In her second book, Flesh and Blood: Organ Transplantation and Blood Transfusion in 20th Century America, published by Oxford University Press in 2008, Lederer looks at the history of organ donation, especially the ethical challenges around addressing the shortage of organs in the decades before 1954.

Lederer left UW–Madison to teach at Penn State College of Medicine and then Yale School of Medicine, but in 2008, she returned to SMPH to serve as department chair. She has become one of the school’s biggest cheerleaders.

“From my experience, I can clearly state that our school is the best school of medicine and public health,” she says. “Best students, best faculty, best staff, and best leadership.”

Lederer is especially proud of the university’s forward thinking when it established the Department of Medical History and Bioethics in 1950. She says the department may be second only to Johns Hopkins, which established its department in 1929 and holds the distinction of having the oldest academic department of the history of medicine in the English-speaking world.

“In the last five years or so, there’s been a burgeoning interest in medical humanities, but most schools are late to the table. Wisconsin has been at the forefront of integrating these topics in the medical curriculum and in conducting a lot of research in this area in our various disciplines,” she shares.

Lederer has provided incredible service at SMPH and in the nation.
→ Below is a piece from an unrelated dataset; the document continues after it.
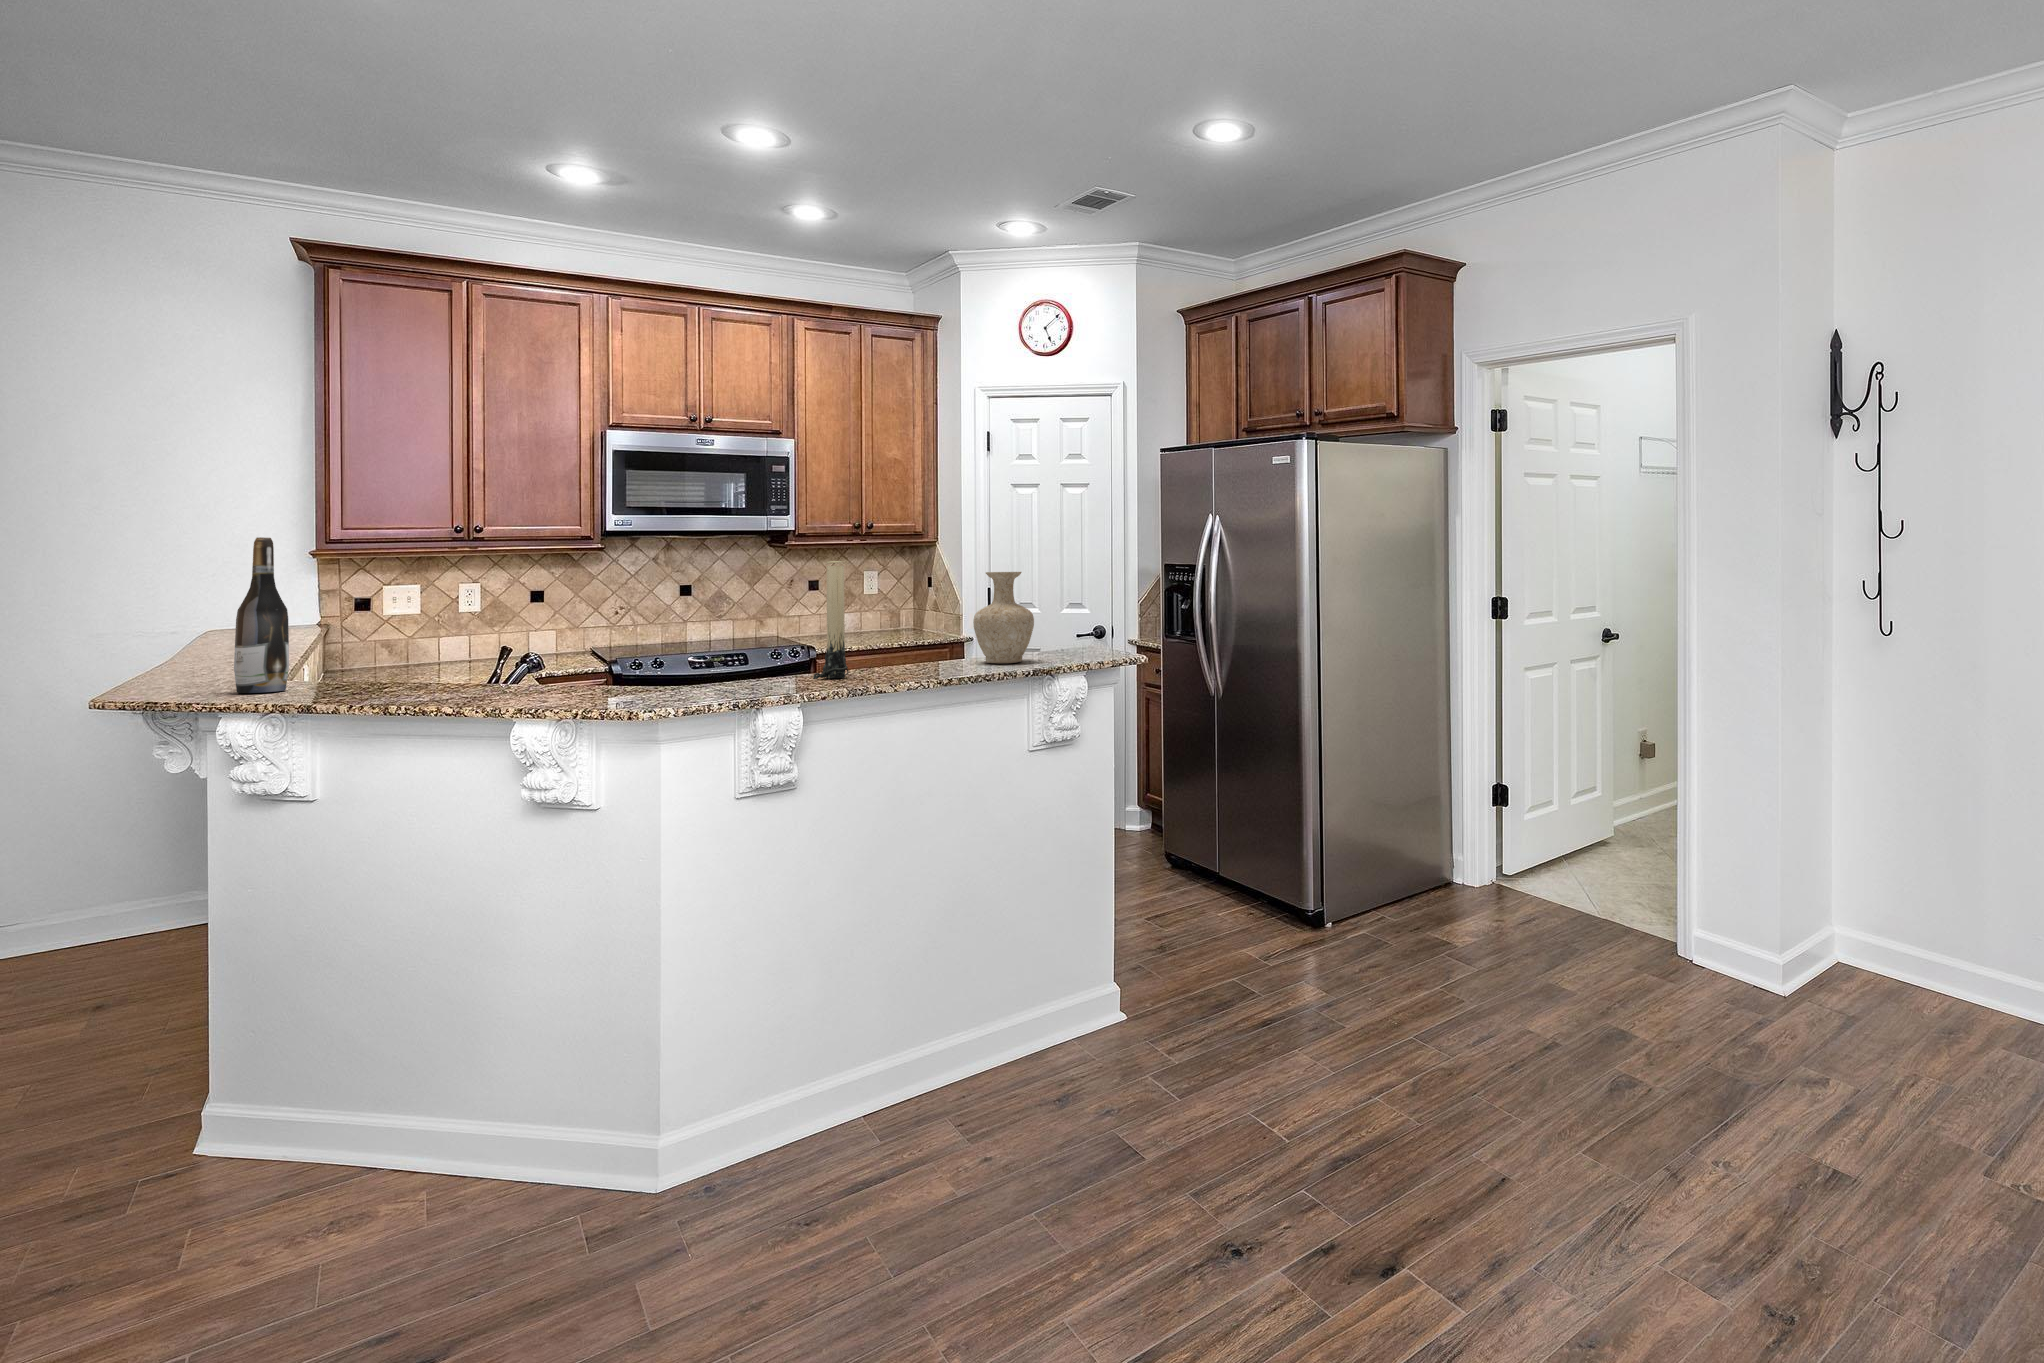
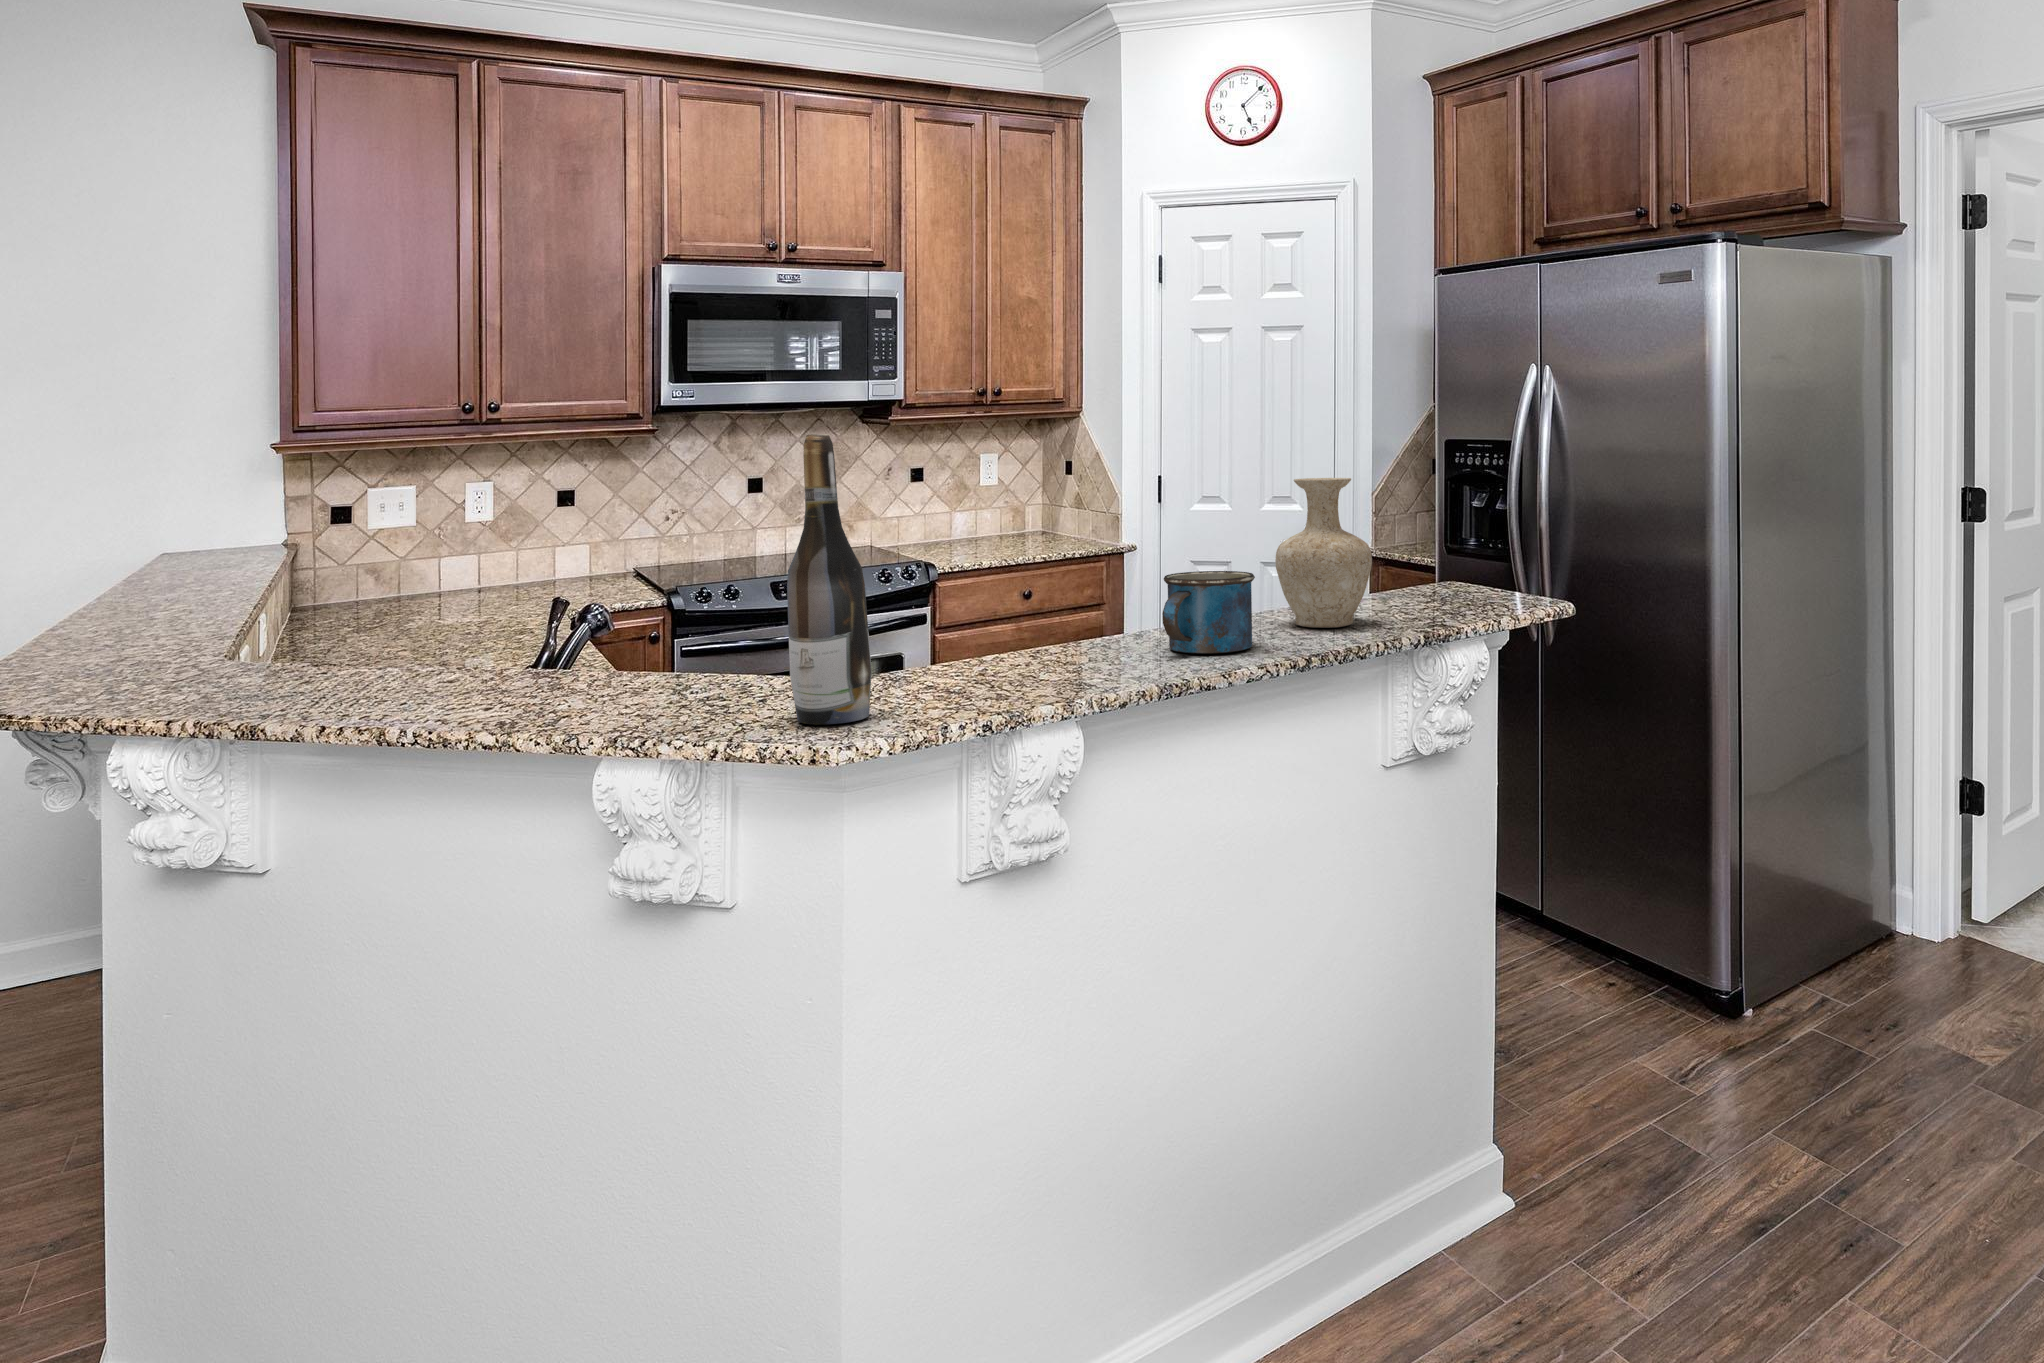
wine bottle: present [234,537,289,693] -> present [787,434,871,725]
candle: present [813,561,849,679] -> none [1061,469,1115,669]
mug: none [883,626,945,673] -> present [1162,571,1255,654]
She was a member of the school’s Medical Student Admissions Committee for seven years, including two as its vice-chair. At the request of President Bill Clinton in 1994, she was appointed to serve on the federal Advisory Committee on Human Radiation Experiments. She also has served as the president of the American Association for the History of Medicine.

Above all, Lederer says, “I hope my legacy is the extraordinary faculty we were able to recruit and retain with the support of the Dean’s Leadership Team in SMPH. I cannot resist reminding faculty and staff about the faculty in the Department of Medical History and Bioethics and their work on some of the most important issues in the past and present.”

The department is leading the way in research around the ethics of climate change, neuroethics, animal research, the history of structural racism, issues of reproducibility in basic science research, surgical decision-making, and viral sovereignty.

While she has stepped down as chair, Lederer has no plans to stop exploring the history and ethics of medicine. She was named the Ronald L. Numbers Professor of Medical History and Bioethics by the Wisconsin Alumni Research Foundation in 2023. She will be the co-chair of the 2025 International Congress of History of Science and Technology, which will be hosted online and at the University of Otago Dunedin campus in New Zealand.

Lederer’s latest book — co-authored with Susan Lawrence, PhD, professor of history at the University of Tennessee — is scheduled for release in 2024.

With a working title of American Cadavers: 1780–1980, the book explores the history of men and women who wanted to donate their bodies to science.

Her sabbatical this past year has given Lederer more time to write. She says she always has a healthy inventory of papers she wants to publish, and the ideas keep coming.

Lederer concludes by asking the perennial question: “As medicine continues to evolve, just because you can do something, should you?”